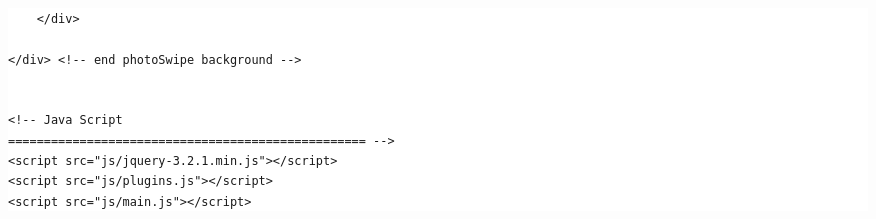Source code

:         </div>

    </div> <!-- end photoSwipe background -->


    <!-- Java Script
    ================================================== -->
    <script src="js/jquery-3.2.1.min.js"></script>
    <script src="js/plugins.js"></script>
    <script src="js/main.js"></script>

</body>

</html>
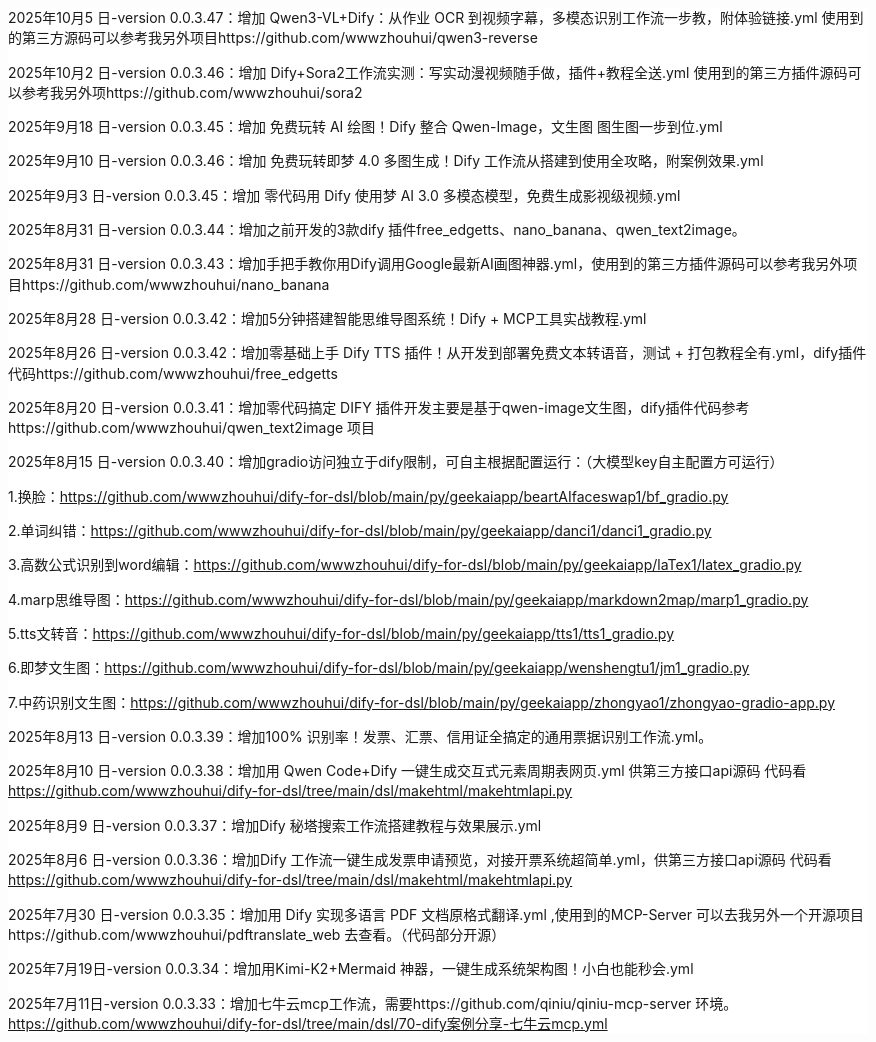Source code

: 2025年10月5 日-version 0.0.3.47：增加 Qwen3-VL+Dify：从作业 OCR 到视频字幕，多模态识别工作流一步教，附体验链接.yml 使用到的第三方源码可以参考我另外项目https://github.com/wwwzhouhui/qwen3-reverse

2025年10月2 日-version 0.0.3.46：增加 Dify+Sora2工作流实测：写实动漫视频随手做，插件+教程全送.yml 使用到的第三方插件源码可以参考我另外项https://github.com/wwwzhouhui/sora2

2025年9月18 日-version 0.0.3.45：增加 免费玩转 AI 绘图！Dify 整合 Qwen-Image，文生图  图生图一步到位.yml

2025年9月10 日-version 0.0.3.46：增加 免费玩转即梦 4.0 多图生成！Dify 工作流从搭建到使用全攻略，附案例效果.yml

2025年9月3 日-version 0.0.3.45：增加 零代码用 Dify 使用梦 AI 3.0 多模态模型，免费生成影视级视频.yml

2025年8月31 日-version 0.0.3.44：增加之前开发的3款dify 插件free_edgetts、nano_banana、qwen_text2image。

2025年8月31 日-version 0.0.3.43：增加手把手教你用Dify调用Google最新AI画图神器.yml，使用到的第三方插件源码可以参考我另外项目https://github.com/wwwzhouhui/nano_banana

2025年8月28 日-version 0.0.3.42：增加5分钟搭建智能思维导图系统！Dify + MCP工具实战教程.yml

2025年8月26 日-version 0.0.3.42：增加零基础上手 Dify TTS 插件！从开发到部署免费文本转语音，测试 + 打包教程全有.yml，dify插件代码https://github.com/wwwzhouhui/free_edgetts

2025年8月20 日-version 0.0.3.41：增加零代码搞定 DIFY 插件开发主要是基于qwen-image文生图，dify插件代码参考https://github.com/wwwzhouhui/qwen_text2image  项目

2025年8月15 日-version 0.0.3.40：增加gradio访问独立于dify限制，可自主根据配置运行：（大模型key自主配置方可运行）

1.换脸：https://github.com/wwwzhouhui/dify-for-dsl/blob/main/py/geekaiapp/beartAIfaceswap1/bf_gradio.py

2.单词纠错：https://github.com/wwwzhouhui/dify-for-dsl/blob/main/py/geekaiapp/danci1/danci1_gradio.py

3.高数公式识别到word编辑：https://github.com/wwwzhouhui/dify-for-dsl/blob/main/py/geekaiapp/laTex1/latex_gradio.py

4.marp思维导图：https://github.com/wwwzhouhui/dify-for-dsl/blob/main/py/geekaiapp/markdown2map/marp1_gradio.py

5.tts文转音：https://github.com/wwwzhouhui/dify-for-dsl/blob/main/py/geekaiapp/tts1/tts1_gradio.py

6.即梦文生图：https://github.com/wwwzhouhui/dify-for-dsl/blob/main/py/geekaiapp/wenshengtu1/jm1_gradio.py

7.中药识别文生图：https://github.com/wwwzhouhui/dify-for-dsl/blob/main/py/geekaiapp/zhongyao1/zhongyao-gradio-app.py



2025年8月13 日-version 0.0.3.39：增加100% 识别率！发票、汇票、信用证全搞定的通用票据识别工作流.yml。

2025年8月10 日-version 0.0.3.38：增加用 Qwen Code+Dify 一键生成交互式元素周期表网页.yml 供第三方接口api源码 代码看 https://github.com/wwwzhouhui/dify-for-dsl/tree/main/dsl/makehtml/makehtmlapi.py

2025年8月9 日-version 0.0.3.37：增加Dify 秘塔搜索工作流搭建教程与效果展示.yml

2025年8月6 日-version 0.0.3.36：增加Dify 工作流一键生成发票申请预览，对接开票系统超简单.yml，供第三方接口api源码 代码看 https://github.com/wwwzhouhui/dify-for-dsl/tree/main/dsl/makehtml/makehtmlapi.py

2025年7月30 日-version 0.0.3.35：增加用 Dify 实现多语言 PDF 文档原格式翻译.yml ,使用到的MCP-Server 可以去我另外一个开源项目https://github.com/wwwzhouhui/pdftranslate_web 去查看。（代码部分开源）

2025年7月19日-version 0.0.3.34：增加用Kimi-K2+Mermaid 神器，一键生成系统架构图！小白也能秒会.yml

2025年7月11日-version 0.0.3.33：增加七牛云mcp工作流，需要https://github.com/qiniu/qiniu-mcp-server 环境。
https://github.com/wwwzhouhui/dify-for-dsl/tree/main/dsl/70-dify案例分享-七牛云mcp.yml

────────────────────────────────────────

* EXERCISE REQUIREMENTS: Print everything from the start of the items down to the line containing "2025年9月3 日-version 0.0.3.45：增加", both ends included, reproducing each line without change and leaving out the pictures.

* EXERCISE SOLUTION:
Source code

:         </div>

    </div> <!-- end photoSwipe background -->


    <!-- Java Script
    ================================================== -->
    <script src="js/jquery-3.2.1.min.js"></script>
    <script src="js/plugins.js"></script>
    <script src="js/main.js"></script>

</body>

</html>
Source code

: 2025年10月5 日-version 0.0.3.47：增加 Qwen3-VL+Dify：从作业 OCR 到视频字幕，多模态识别工作流一步教，附体验链接.yml 使用到的第三方源码可以参考我另外项目https://github.com/wwwzhouhui/qwen3-reverse

2025年10月2 日-version 0.0.3.46：增加 Dify+Sora2工作流实测：写实动漫视频随手做，插件+教程全送.yml 使用到的第三方插件源码可以参考我另外项https://github.com/wwwzhouhui/sora2

2025年9月18 日-version 0.0.3.45：增加 免费玩转 AI 绘图！Dify 整合 Qwen-Image，文生图  图生图一步到位.yml

2025年9月10 日-version 0.0.3.46：增加 免费玩转即梦 4.0 多图生成！Dify 工作流从搭建到使用全攻略，附案例效果.yml

2025年9月3 日-version 0.0.3.45：增加 零代码用 Dify 使用梦 AI 3.0 多模态模型，免费生成影视级视频.yml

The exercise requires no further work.